(Source records)
━━━━━━━━━━
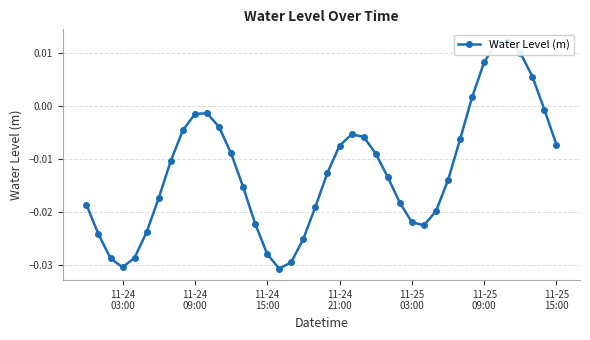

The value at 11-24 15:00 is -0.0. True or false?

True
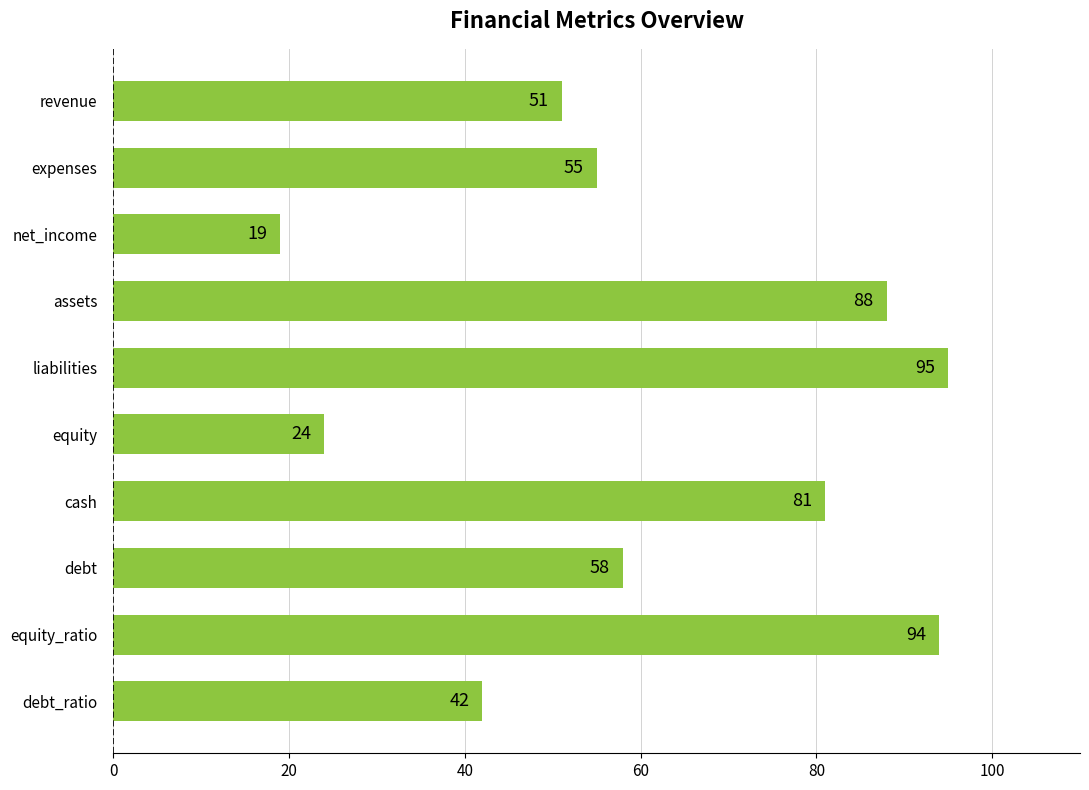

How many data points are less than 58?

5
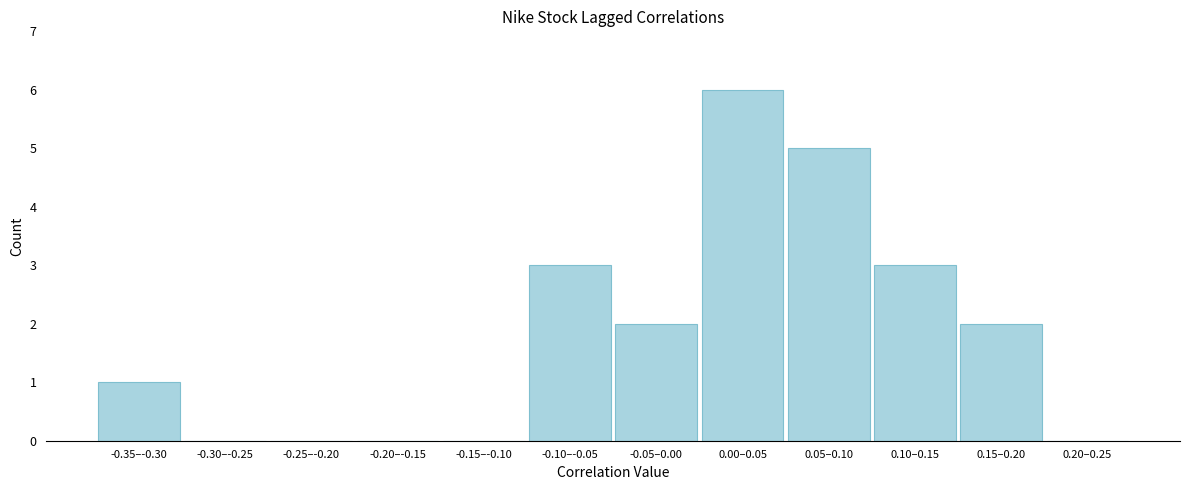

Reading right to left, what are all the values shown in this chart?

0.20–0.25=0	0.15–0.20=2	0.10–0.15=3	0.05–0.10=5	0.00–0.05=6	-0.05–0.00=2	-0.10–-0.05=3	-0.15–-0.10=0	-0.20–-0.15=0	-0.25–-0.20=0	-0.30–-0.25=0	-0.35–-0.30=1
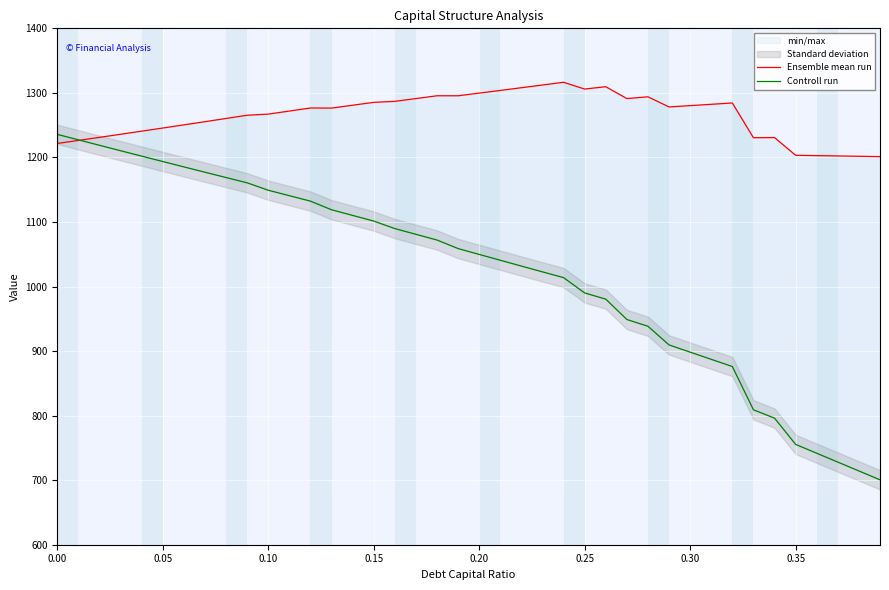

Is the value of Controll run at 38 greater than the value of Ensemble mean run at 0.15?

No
━━━━━━━━━━
* WHAT NEEDS TO BE DONE *
Write out every line of the listing above word for word, leaving out the pictures.

* REPLY *
The value at 11-24 15:00 is -0.0. True or false?

True

How many data points are less than 58?

5

Reading right to left, what are all the values shown in this chart?

0.20–0.25=0	0.15–0.20=2	0.10–0.15=3	0.05–0.10=5	0.00–0.05=6	-0.05–0.00=2	-0.10–-0.05=3	-0.15–-0.10=0	-0.20–-0.15=0	-0.25–-0.20=0	-0.30–-0.25=0	-0.35–-0.30=1

Is the value of Controll run at 38 greater than the value of Ensemble mean run at 0.15?

No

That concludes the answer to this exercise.